If no parent class name is specified, the class inherits directly from TObject. TObject defines only a handful of methods, including a basic constructor and destructor.

To define a class:

  1. In the IDE, start with a project open and choose File > New > Unit to create a new unit where you can define the new class.
  2. Add the uses clause and type section to the interface section.
  3. In the type section, write the class declaration. You need to declare all the member variables, properties, methods, and events.
TMyClass = class; {This implicitly descends from TObject}
public
.
.
.
private
.
.
.
published {If descended from TPersistent or below}
.
.
.

If you want the class to descend from a specific class, you need to indicate that class in the definition:

TMyClass = class(TParentClass); {This descends from TParentClass}For example: type TMyButton = class(TButton)
  property Size: Integer;
  procedure DoSomething;
end;
  1. Some editions of the IDE include a feature called class completion that simplifies the work of defining and implementing new classes by generating skeleton code for the class members you declare.
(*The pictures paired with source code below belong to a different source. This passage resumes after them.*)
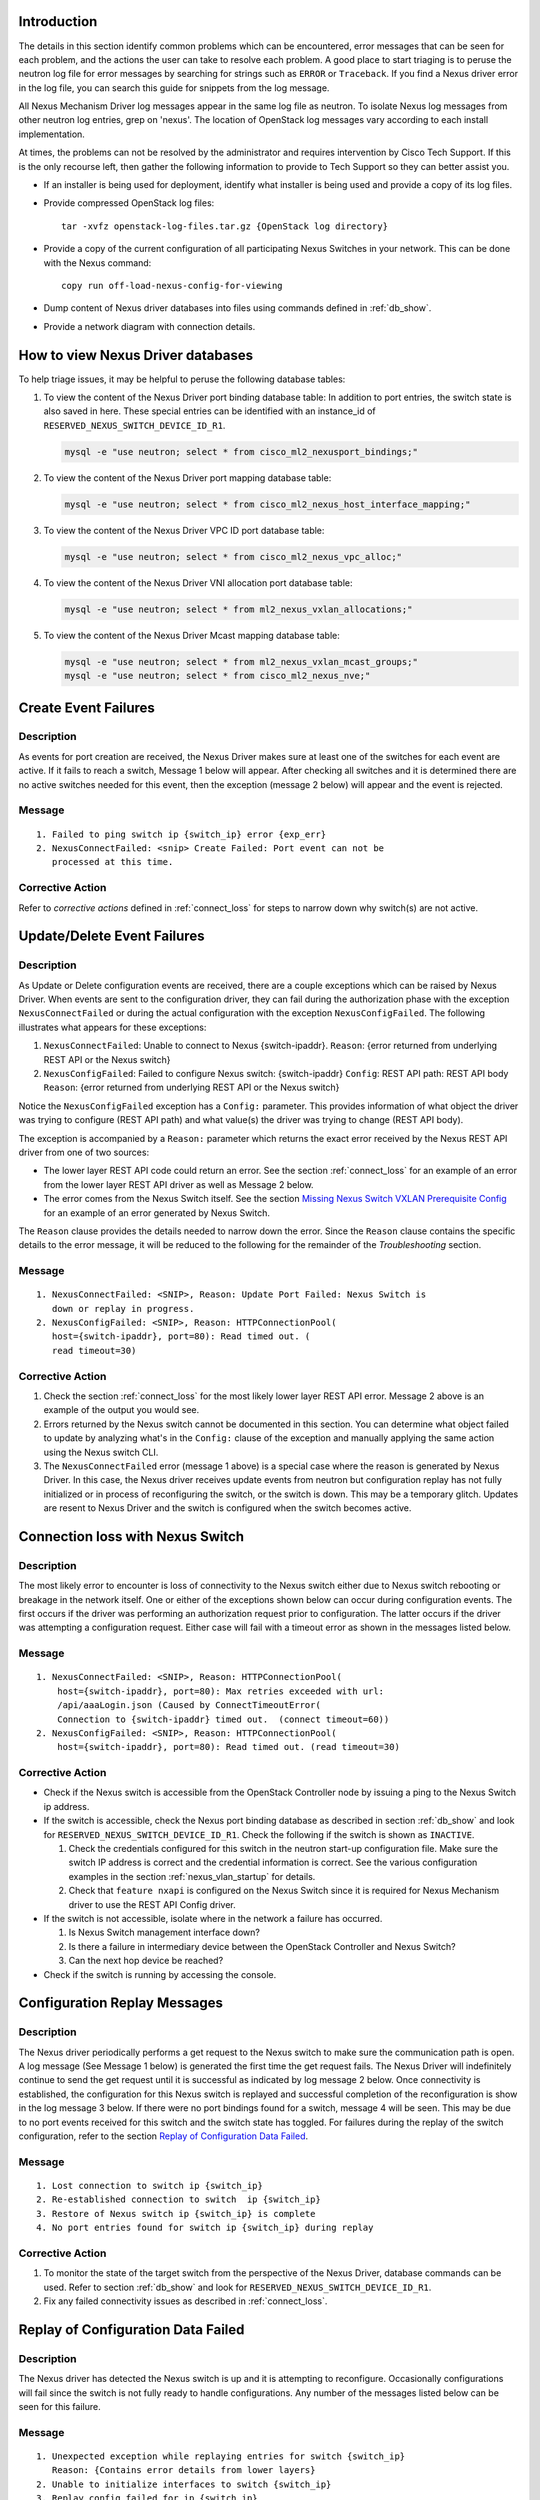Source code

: Introduction
------------
The details in this section identify common problems which can be
encountered, error messages that can be seen for each problem, and
the actions the user can take to resolve each problem.  A good place
to start triaging is to peruse the neutron log file for error messages by
searching for strings such as ``ERROR`` or ``Traceback``. If
you find a Nexus driver error in the log file, you can search this guide
for snippets from the log message.

All Nexus Mechanism Driver log messages appear in the same log file as
neutron.  To isolate Nexus log messages from other neutron log entries,
grep on 'nexus'.  The location of OpenStack log messages vary according
to each install implementation.

At times, the problems can not be resolved by the administrator and
requires intervention by Cisco Tech Support.  If this is the only
recourse left, then gather the following information to provide to
Tech Support so they can better assist you.

* If an installer is being used for deployment, identify what installer is
  being used and provide a copy of its log files.

* Provide compressed OpenStack log files::

      tar -xvfz openstack-log-files.tar.gz {OpenStack log directory}

* Provide a copy of the current configuration of all participating
  Nexus Switches in your network. This can be done with the Nexus command::

      copy run off-load-nexus-config-for-viewing

* Dump content of Nexus driver databases into files using commands
  defined in :ref:`db_show`.

* Provide a network diagram with connection details.

.. _db_show:

How to view Nexus Driver databases
----------------------------------
To help triage issues, it may be helpful to peruse the following database
tables:

#. To view the content of the Nexus Driver port binding database table:
   In addition to port entries, the switch state is also saved in here.
   These special entries can be identified with an instance_id of
   ``RESERVED_NEXUS_SWITCH_DEVICE_ID_R1``.

   .. code-block:: console

       mysql -e "use neutron; select * from cisco_ml2_nexusport_bindings;"

   .. end

#. To view the content of the Nexus Driver port mapping database table:

   .. code-block:: console

       mysql -e "use neutron; select * from cisco_ml2_nexus_host_interface_mapping;"

   .. end

#. To view the content of the Nexus Driver VPC ID port database table:

   .. code-block:: console

       mysql -e "use neutron; select * from cisco_ml2_nexus_vpc_alloc;"

   .. end

#. To view the content of the Nexus Driver VNI allocation port database table:

   .. code-block:: console

       mysql -e "use neutron; select * from ml2_nexus_vxlan_allocations;"

   .. end

#. To view the content of the Nexus Driver Mcast mapping database table:

   .. code-block:: console

       mysql -e "use neutron; select * from ml2_nexus_vxlan_mcast_groups;"
       mysql -e "use neutron; select * from cisco_ml2_nexus_nve;"

   .. end

Create Event Failures
---------------------
Description
^^^^^^^^^^^
As events for port creation are received, the Nexus Driver makes sure at
least one of the switches for each event are active.  If it fails to
reach a switch, Message 1 below will appear.  After checking all switches
and it is determined there are no active switches needed for this event,
then the exception (message 2 below) will appear and the event is rejected.

Message
^^^^^^^

::

    1. Failed to ping switch ip {switch_ip} error {exp_err}
    2. NexusConnectFailed: <snip> Create Failed: Port event can not be
       processed at this time.

Corrective Action
^^^^^^^^^^^^^^^^^
Refer to `corrective actions` defined in :ref:`connect_loss` for steps to
narrow down why switch(s) are not active.

Update/Delete Event Failures
----------------------------
Description
^^^^^^^^^^^
As Update or Delete configuration events are received, there are a couple
exceptions which can be raised by Nexus Driver.  When events are
sent to the configuration driver, they can fail during the authorization
phase with the exception ``NexusConnectFailed`` or during the actual
configuration with the exception ``NexusConfigFailed``.  The following
illustrates what appears for these exceptions:

#. ``NexusConnectFailed``: Unable to connect to Nexus {switch-ipaddr}.
   ``Reason``: {error returned from underlying REST API or the Nexus switch}
#. ``NexusConfigFailed``: Failed to configure Nexus switch: {switch-ipaddr}
   ``Config``: REST API path: REST API body
   ``Reason``: {error returned from underlying REST API or the Nexus switch}

Notice the ``NexusConfigFailed`` exception has a ``Config:`` parameter. This
provides information of what object the driver was trying to configure
(REST API path) and what value(s) the driver was trying to change (REST API
body).

The exception is accompanied by a ``Reason:`` parameter which returns the exact
error received by the Nexus REST API driver from one of two sources:

* The lower layer REST API code could return an error. See the section
  :ref:`connect_loss` for an example of an error from the lower layer
  REST API driver as well as Message 2 below.
* The error comes from the Nexus Switch itself.  See the section
  `Missing Nexus Switch VXLAN Prerequisite Config`_ for an example of
  an error generated by Nexus Switch.

The ``Reason`` clause provides the details needed to narrow down the error.
Since the ``Reason`` clause contains the specific details to the error message,
it will be reduced to the following for the remainder of the `Troubleshooting`
section.

Message
^^^^^^^

::

    1. NexusConnectFailed: <SNIP>, Reason: Update Port Failed: Nexus Switch is
       down or replay in progress.
    2. NexusConfigFailed: <SNIP>, Reason: HTTPConnectionPool(
       host={switch-ipaddr}, port=80): Read timed out. (
       read timeout=30)

Corrective Action
^^^^^^^^^^^^^^^^^
#. Check the section :ref:`connect_loss` for the most likely lower layer
   REST API error.  Message 2 above is an example of the output you
   would see.
#. Errors returned by the Nexus switch cannot be documented in this
   section.  You can determine what object failed to update by analyzing
   what's in the ``Config:`` clause of the exception and manually applying
   the same action using the Nexus switch CLI.
#. The ``NexusConnectFailed`` error (message 1 above) is a special case
   where the reason is generated by Nexus Driver.  In this case, the Nexus
   driver receives update events from neutron but configuration replay has
   not fully initialized or in process of reconfiguring the switch, or the
   switch is down.  This may be a temporary glitch.  Updates are resent to
   Nexus Driver and the switch is configured when the switch becomes active.

.. _connect_loss:

Connection loss with Nexus Switch
---------------------------------
Description
^^^^^^^^^^^
The most likely error to encounter is loss of connectivity to the Nexus
switch either due to Nexus switch rebooting or breakage in the network
itself.  One or either of the exceptions shown below can occur during
configuration events.   The first occurs if the driver was performing an
authorization request prior to configuration.  The latter occurs if the
driver was attempting a configuration request.  Either case will fail with a
timeout error as shown in the messages listed below.

Message
^^^^^^^

::

    1. NexusConnectFailed: <SNIP>, Reason: HTTPConnectionPool(
        host={switch-ipaddr}, port=80): Max retries exceeded with url:
        /api/aaaLogin.json (Caused by ConnectTimeoutError(
        Connection to {switch-ipaddr} timed out.  (connect timeout=60))
    2. NexusConfigFailed: <SNIP>, Reason: HTTPConnectionPool(
        host={switch-ipaddr}, port=80): Read timed out. (read timeout=30)

Corrective Action
^^^^^^^^^^^^^^^^^

* Check if the Nexus switch is accessible from the OpenStack
  Controller node by issuing a ping to the Nexus Switch ip address.
* If the switch is accessible, check the Nexus port binding database as
  described in section :ref:`db_show` and look for
  ``RESERVED_NEXUS_SWITCH_DEVICE_ID_R1``.  Check the following if the switch is
  shown as ``INACTIVE``.

  #. Check the credentials configured for this switch in the neutron start-up
     configuration file.  Make sure the switch IP address is correct and
     the credential information is correct. See the various configuration
     examples in the section
     :ref:`nexus_vlan_startup` for details.
  #. Check that ``feature nxapi`` is configured on the Nexus Switch since
     it is required for Nexus Mechanism driver to use the REST API Config
     driver.

* If the switch is not accessible, isolate where in the network a
  failure has occurred.

  #. Is Nexus Switch management interface down?
  #. Is there a failure in intermediary device between the OpenStack
     Controller and Nexus Switch?
  #. Can the next hop device be reached?

* Check if the switch is running by accessing the console.

Configuration Replay Messages
-----------------------------
Description
^^^^^^^^^^^
The Nexus driver periodically performs a get request to the Nexus switch
to make sure the communication path is open.  A log message (See Message 1
below) is generated the first time the get request fails.  The Nexus Driver
will indefinitely continue to send the get request until it is successful
as indicated by log message 2 below.  Once connectivity is established, the
configuration for this Nexus switch is replayed and successful completion of
the reconfiguration is show in the log message 3 below.  If there were
no port bindings found for a switch, message 4 will be seen. This may be
due to no port events received for this switch and the switch state has
toggled.  For failures during the replay of the switch configuration,
refer to the section `Replay of Configuration Data Failed`_.

Message
^^^^^^^

::

    1. Lost connection to switch ip {switch_ip}
    2. Re-established connection to switch  ip {switch_ip}
    3. Restore of Nexus switch ip {switch_ip} is complete
    4. No port entries found for switch ip {switch_ip} during replay

Corrective Action
^^^^^^^^^^^^^^^^^
1. To monitor the state of the target switch from the perspective of
   the Nexus Driver, database commands can be used.  Refer to section
   :ref:`db_show` and look for ``RESERVED_NEXUS_SWITCH_DEVICE_ID_R1``.
2. Fix any failed connectivity issues as described in
   :ref:`connect_loss`.

Replay of Configuration Data Failed
-----------------------------------
Description
^^^^^^^^^^^
The Nexus driver has detected the Nexus switch is up and it is attempting
to reconfigure.  Occasionally configurations will fail since the switch is
not fully ready to handle configurations.  Any number of the messages
listed below can be seen for this failure.

Message
^^^^^^^

::

    1. Unexpected exception while replaying entries for switch {switch_ip}
       Reason: {Contains error details from lower layers}
    2. Unable to initialize interfaces to switch {switch_ip}
    3. Replay config failed for ip {switch_ip}
    4. Error encountered restoring vlans for switch {switch_ip}
    5. Error encountered restoring vxlans for switch {switch_ip}

Corrective Action
^^^^^^^^^^^^^^^^^
This may be a temporary glitch and should recover on next replay retry.
If the problem persists, contact Tech Support for assistance.

Nexus Switch is not getting configured
--------------------------------------
Description
^^^^^^^^^^^
The only difference between this case and what is described in the section
:ref:`connect_loss` is the Nexus switch has never been successfully
configured after neutron start-up.  Refer to the connection loss section
for more details to triage this case.

Message
^^^^^^^
There's no specific error message for this other than some shown in
:ref:`connect_loss` section.

Corrective Action
^^^^^^^^^^^^^^^^^
There are a couple possible reasons for this issue:

* It may be due to a connection loss or never having a connection with the
  switch.  See the :ref:`connect_loss` for more triage hints
  details like how to check the state of the switch and configuration errors
  that can occur.
* It is possible the hostname is not correctly configured in the neutron
  start-up file beneath the nexus switch section named `ml2_mech_cisco_nexus`.
  Depending on the configuration of the OpenStack host, the hostname to
  configure is the long name `hostname.domainname` which can be derived by
  running `hostname -f` on the host itself. Additionally if you enable
  debug in neutron start-up config file and search for the log entry
  `Attempting to bind port {port} on host {hostname}`, the `hostname` in
  this message is the same name used in Nexus look-ups.  Configure this
  name in the neutron start-up file and restart neutron.

No Nexus Configuration in the neutron start-up file
---------------------------------------------------
Description
^^^^^^^^^^^
If there are no Nexus switches configured in the neutron start-up
configuration file, the error message below will be seen in the neutron
log file.

Message
^^^^^^^

::

    No switch bindings in the port database

Corrective Action
^^^^^^^^^^^^^^^^^
#. Check Sample configurations throughout this guide on configuring switch
   details.  Specifically look for the section header `ml2_mech_cisco_nexus`.
   Also refer to the
   :doc:`Nexus Configuration Reference </configuration/ml2-nexus>`.
#. When neutron is started, make sure the Nexus configuration is in
   the configuration file provided to neutron at start-up.

Nexus Switch not defined in the neutron start-up file
-----------------------------------------------------
Description
^^^^^^^^^^^
If there is Nexus configuration defined in the neutron start-up but
there is nothing found for a specific switch, these messages below
will be seen.  Message 1 is generated for baremetal port events while
message 2 is generated for non-baremetal events.

Message
^^^^^^^

::

    1. Skip switch {switch_ip}.  Not configured in ini file
    2. Host {switch_ip} not defined in switch configuration section.

Corrective Action
^^^^^^^^^^^^^^^^^
Check Sample configurations throughout this guide on configuring switch
details.  Specifically look for the section header `ml2_mech_cisco_nexus`.
Also refer to the
:doc:`Nexus Configuration Reference </configuration/ml2-nexus>`.

Missing Nexus Switch VXLAN Prerequisite Config
----------------------------------------------
Description
^^^^^^^^^^^
An attempt was made to configure
:command:`member vni <vni-id> mcast-group <mcast-ip>` beneath
:command:`int nve 1` but an error was returned by the REST API configuration
driver used by the Nexus Driver.  Possible reasons are:

1. Nexus switch can't find configured object. See message listed below
   for sample detail in reason space of exception.
2. loss of connectivity with switch. See :ref:`connect_loss`.

Message
^^^^^^^

::

    Failed to configure nve_member for switch {switch_ip}, vni {vni}
        Reason: NexusConfigFailed: <SNIP>, Reason:
        {"imdata":[{ "error": { "attributes": { "code": "102",
        "text": "configured object ((Dn0)) not found
        Dn0=sys\/epId-1\/nws\/vni-70037, "}

Corrective Action
^^^^^^^^^^^^^^^^^
Some general VXLAN configuration must be in place prior to Nexus Driver
driver attempting to configure vni and mcast-group configuration.  Refer
to the `Prerequisite` section of :ref:`neutron_vxlan_startup` and the
section :ref:`switch_setup` for more details.

Invalid ``vpc_pool`` config error
---------------------------------
Description
^^^^^^^^^^^
The ``vpc_pool`` configuration parameter is a pool used for automatically
creating port-channel ids for baremetal events.  As `vpc_pool` is parsed,
a number of errors can be detected and are reported in the messages below.
For a detail description of configuring ``vpc-pool`` parameter, refer to
:doc:`Nexus Configuration Reference </configuration/ml2-nexus>`.

Message
^^^^^^^

::

    1. Unexpected value {bad-one} configured in vpc-pool config
       {full-config} for switch {switchip}. Ignoring entire config.
    2. Incorrectly formatted range {bad-one} config in vpc-pool
       config {full-config} for switch {switchip}. Ignoring entire config.
    3. Invalid Port-channel range value {bad-one} received in vpc-pool
       config {full-config} for switch {switchip}. Ignoring entire config.

Corrective Action
^^^^^^^^^^^^^^^^^
In each message, the ``{bad-one}`` field is the portion of the
``{full-config}`` field which is failing the parsing.  The ``{full-config}``
is what the user configured for a given ``{switchip}`` in the ``vpc_pool``
configuration parameter.  Possible issues for each message can be:

1. Values in the range are not numeric. Ex: 2-abc
2. There should only be a min-max value provided. More than two
   values separated by '-' can not be processed. Ex: 3-5-7
3. Values in range must meet valid port-channel range on Nexus
   where smallest is 1 and largest is 4096. ex: 0-5 or 4090-4097

Learned Port-channel Configuration Failures for Baremetal Events
----------------------------------------------------------------
Description
^^^^^^^^^^^
If a baremetal event is received with multiple ethernet interfaces, the first
in the list indicates how the rest will be treated.  If it is determined the
first interface is preconfigured as a member of a port-channel, the
expectation is the remaining interfaces should also be preconfigured as
members of the same port-channel.  If this is not the case, the exception
below will be raised.

Message
^^^^^^^

::

    1. NexusVPCLearnedNotConsistent: Learned Nexus channel group
       not consistent on this interface set: first interface
       {first}, second interface {second}.  Check Nexus
       Config and make consistent.
    2. NexusVPCExpectedNoChgrp: Channel group state in baremetal
       interface set not consistent: first interface %(first)s,
       second interface %(second)s. Check Nexus Config and make consistent.

Corrective Action
^^^^^^^^^^^^^^^^^
The message fields ``{first}`` and ``{second}`` each contain the host,
interface and the channel-group learned.  The ``{first}`` is the basis
interface compared to and the ``{second}`` is the interface that does not
match the channel-group of the ``{first}``.

* Message 1 is seen when the ``{first}`` is a member of a channel group and
  ``{second}`` does not match channel group of the ``{first}``.
* Message 2 is seen when the ``{first}`` is not a member of a channel group
  while the ``{second}`` is.

Log into each switch identified in ``{first}`` and ``{second}`` fields and
make sure each interface is a member of the same port-channel if learning is
desired.  If automated port-channel creation is preferred, see
`Automated Port-channel Creation Failures for Baremetal Events`_.

Automated Port-channel Creation Failures for Baremetal Events
-------------------------------------------------------------
Description
^^^^^^^^^^^
Baremetal events received with multiple ethernet interfaces are treated as
port-channel interfaces.   The first interface in the list indicates
how the rest will be treated.  If all interfaces are currently not members of
a port-channel, then the Nexus Driver will try and create a port-channel
provided the Nexus Driver configuration parameter ``vpc-pool`` has been
defined for each switch.  For details on the activity the Nexus Driver
performs to configure the port-channel, refer to :ref:`nexus_vlan_create`.

Message
^^^^^^^

::

    1. NexusVPCAllocFailure: Unable to allocate vpcid for all switches
       {ip_list}
    2. NexusVPCExpectedNoChgrp: Channel group state in baremetal
       interface set not consistent: first interface {first},
       {second} interface %(second)s.  Check Nexus Config and make consistent.

Corrective Action
^^^^^^^^^^^^^^^^^
1. The first exception ``NexusVPCAllocFailure`` will be raised if the
   ``vpc-pool`` is not configured or the pool of one of the participating
   switches has been depleted.  The pools can be viewed using port mapping
   database query command as shown in :ref:`db_show`.  For details on
   configuring ``vpc-pool`` parameter, refer to
   :doc:`Nexus Configuration Reference </configuration/ml2-nexus>`.
2. Exception 2 is raised when the ``{first}`` is not a member of a channel
   group while the ``{second}`` is.  Log into each switch identified in
   ``{first}`` and ``{second}`` fields and make sure each interface is not a
   member of port-channel.  If learning the port-channel is preferred, make
   sure all interfaces are configured as members to the same port-channel.

Invalid Baremetal Event
-----------------------
Description
^^^^^^^^^^^
A baremetal event has been received but the Nexus Driver was unable to
decode the ``switch_info`` data in the port event. As a result, the event is
ignored by the Nexus driver.

Message
^^^^^^^

::

    switch_info can't be decoded {reason}

Corrective Action
^^^^^^^^^^^^^^^^^
This error should not occur and suggest looking for earlier errors in
the log file.  If unable to triage further from log messages, contact
Tech Support for assistance.

Trunk Configuration Conflict on Nexus Switch
--------------------------------------------
Description
^^^^^^^^^^^
During interface initialization, the Nexus driver collects trunking information
for interfaces from the Nexus switch. This occurs at start-up for statically
configured ports and on receipt of a port event for baremetal ports.  The
driver looks for trunking vlans configured using
:command:`switchport trunk allowed vlan <vlanid(s)>` and also checks if the
mode type in :command:`switchport mode <type>` is ``trunk``.

The Nexus driver logs a warning if there are trunking vlans configured but
the trunk mode is not ``trunk``.   The driver does not try to resolve the
conflict since the correction can be done in a number of ways which requires
attention from the administrator.  The driver does continue to add and
remove vlans to this interface.  However, since the trunk mode is missing,
the data traffic does not pass on this interface.

Message
^^^^^^^
Found trunk vlans but switchport mode is not trunk on Nexus switch {switch}
interface {interface}. Recheck config.

Corrective Action
^^^^^^^^^^^^^^^^^
Look at the interface on the Nexus Switch identified in the message and check
for the following possible errors.

* For VM deployments, ensure the OpenStack Nexus driver is configured with the
  correct interface for the intended OpenStack host.
* Ensure :command:`switchport mode trunk` is configured on the interface.
* Ensure only vlans required as provider vlans or within your tenant vlan
  range are configured as ``allowed`` on the interface, and any additional
  vlans are removed.

Insecure Communication Path with Nexus Switch
---------------------------------------------
Description
^^^^^^^^^^^
The configuration option `https_verify` became available in 5.4.0 with the
default to ``False`` (insecure) to allow administrators to acquire
certificates.  The default has changed to ``True`` causing certificates to
be verified.  It is highly recommended not to disable certificate verification
in production since the communication path is insecure leaving the path
vunerable to man-in-the-middle attacks.  If the default is changed to
``False`` (insecure), the warning message below is seen in the neutron
log file identifying the ip address of the insecure Nexus switch.

Message
^^^^^^^
HTTPS Certificate verification is disabled. Your connection to Nexus Switch
{ip} is insecure.

Corrective Action
^^^^^^^^^^^^^^^^^
The {ip} in the error message targets which switch is insecure and needs
one or more of the following actions to secure it.

* If a publically known certificate is not currently available, apply for one
  from a public Certificate Authority (CA).
* If the certificate and key files have not been configured on the
  target Nexus switch, configure them using the Nexus Management CLI
  `nxapi certificate` and `enable` the certificate.  For Nexus details,
  refer to the section `NX-API Management Commands`  in the
  `Nexus NXAPI Programmability Guide <https://www.cisco.com/c/en/us/td/docs/switches/datacenter/nexus9000/sw/6-x/programmability/guide/b_Cisco_Nexus_9000_Series_NX-OS_Programmability_Guide/b_Cisco_Nexus_9000_Series_NX-OS_Programmability_Guide_chapter_011.html>`_.
* Remove `https_verify=False` from the neutron start-up configuration beneath
  the section header [ml2_mech_cisco_nexus:your-switch-ip] for the target
  switch.  Removing https_verify config will cause it to default to `True`
  to verify the public certificate.
* Add `https_local_certificate=/path/to/ca-certificates` for path to certificates
  for Certicate Authorities(CAs) you trust instead of a random list of certificate
  authorities (CAs) provided by distros.

.. _dupl_entry:

DBDuplicate Entry - Failed Insert into cisco_ml2_nexus_host_interface_mapping
-----------------------------------------------------------------------------
Description
^^^^^^^^^^^
When the same port-channel is configured for multiple hosts beneath the
same switch, a `DBDuplicateEntry` error is seen as shown in the Message
section below.  This type of configuration is seen with static configurations
only and not ironic.  An example of such a configuration is as follows:

::

    [ml2_mech_cisco_nexus:<snipped-switch-ip-addr>]
    host_ports_mapping=compute-host-1:[port-channel:300],
                       compute-host-2:[port-channel:300]

.. note::
    The above was represented by the now unsupported format::

      [ml2_mech_cisco_nexus:<snipped-switch-ip-addr>]
      compute-host-1 = port-channel:300
      compute-host-2 = port-channel:300

This anomaly can also occur when there are multiple controllers which
are attempting to initialize the cisco_ml2_nexus_host_interface_mapping
db table at the same time.

Message
^^^^^^^

::

    DBDuplicateEntry: (pymysql.err.IntegrityError)
    (1062, u"Duplicate entry '<your-switch-ip>-<your-port-channel-interface>'
    for key 'PRIMARY'")
    [SQL: u'INSERT INTO cisco_ml2_nexus_host_interface_mapping
    <SNIP>

Corrective Action
^^^^^^^^^^^^^^^^^
Both error cases described were introduced in Cisco Release 5.1.0.
To eliminate these errors, upgrade to a more recent release of the
networking-cisco package.

Neutron trunking feature not supported in Openstack Newton branches
-------------------------------------------------------------------
Description
^^^^^^^^^^^
Cisco Nexus ML2 Mechanism driver supports trunking from tag 5.3.0;
however, Openstack neutron in Newton branches and lower do not.
As a result, an error can occur if baremetal configurations
are attempted with these combined branches/tags.  The
error message which could be seen is shown below.

Message
^^^^^^^

::

    TypeError: get_object() got an unexpected keyword argument 'port_id'

Corrective Action
^^^^^^^^^^^^^^^^^
Upgrade networking-cisco package or apply the changes found in
https://review.openstack.org/#/c/542877/.

Exception NexusPortBindingNotFound seen in update_port_postcommit
-----------------------------------------------------------------
Description
^^^^^^^^^^^
An exception NexusPortBindingNotFound is seen in update_port_postcommit
when attempting to get port binding by calling get_nexusvlan_binding.
This is a result of a spurious update event received while deletes
are occurring for same event.  It is more likely to occur when there are
multiple threads and/or multiple controllers.

Message
^^^^^^^

::

    networking_cisco.ml2_drivers.nexus.exceptions.NexusPortBindingNotFound:
        Nexus Port Binding (switch_ip=1.1.1.1,vlan_id=265) is not present

Corrective Action
^^^^^^^^^^^^^^^^^
The solution is to log a warning instead of raising an exception to be
consistent with other ml2 drivers.  To eliminate this exception, upgrade
the networking-cisco package to pick-up latest fixes.

Unable to find baremetal host/interface mapping when clearing vpc resources
---------------------------------------------------------------------------
Description
^^^^^^^^^^^
When a port is being deleted, the vpcid is put back into the configured
``vpc_pool`` when it is no longer in use.  During this procedure,
an attempt was made to locate the ethernet interface using the
dns name as hostid but it failed.

Message
^^^^^^^

::

    Switch 1.1.1.1 hostid 'dns-name' host_mapping not found. Skipping port-channel clean-up.

Corrective Action
^^^^^^^^^^^^^^^^^
1) If you have ``None`` instead of a ``dns-name`` in the message, perhaps you omitted the
   configuration to include dns.  Refer to :ref:`nexus_bm_cfg_enet` for dns changes
   needed.
2) Otherwise, this error should not occur and recommend looking for earlier errors in
   the log file.  If unable to triage further from log messages, contact
   Tech Support for assistance.

Baremetal vpc id not released back into vpc pool
------------------------------------------------
Description
^^^^^^^^^^^
When a port is being deleted, the vpcid is put back into the configured
``vpc_pool``. In attempting to free the vpcid, it failed because
it wasn't found.

Message
^^^^^^^

::

    Failed to free vpcid 500 for switch 1.1.1.1 since it did not exist in table.

Corrective Action
^^^^^^^^^^^^^^^^^
This error should not occur and suggest looking for earlier errors in
the log file.  If unable to triage further from log messages, contact
Tech Support for assistance.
If you have code completion, invoke it to finish the class declaration: place the cursor within a method definition in the interface section and press Ctrl+Shift+C (or right-click and select Complete Class at Cursor). Any unfinished property declarations are completed, and for any methods that require an implementation, empty methods are added to the implementation section.If you do not have class completion, you need to write the code yourself, completing property declarations and writing the methods.Given the example above, if you have class completion, read and write specifiers are added to your declaration, including any supporting fields or methods:
type TMyButton = class(TButton)
  property Size: Integer read FSize write SetSize;
  procedure DoSomething;
private
  FSize: Integer;
  procedure SetSize(const Value: Integer);

The following code is also added to the implementation section of the unit.

{ TMyButton }
procedure TMyButton.DoSomething;
begin
end;
procedure TMyButton.SetSize(const Value: Integer);
begin
FSize := Value;
end;
  1. Fill in the methods. For example, to make it so the button beeps when you call the DoSomething method, add the Beep between begin and end.
{ TMyButton }
procedure TMyButton.DoSomething;
begin
  Beep;
end;
procedure TMyButton.SetSize(const Value: Integer);
begin
  if fsize < > value then
  begin
    FSize := Value;
    DoSomething;
  end;
end;

Note that the button also beeps when you call SetSize to change the size of the button.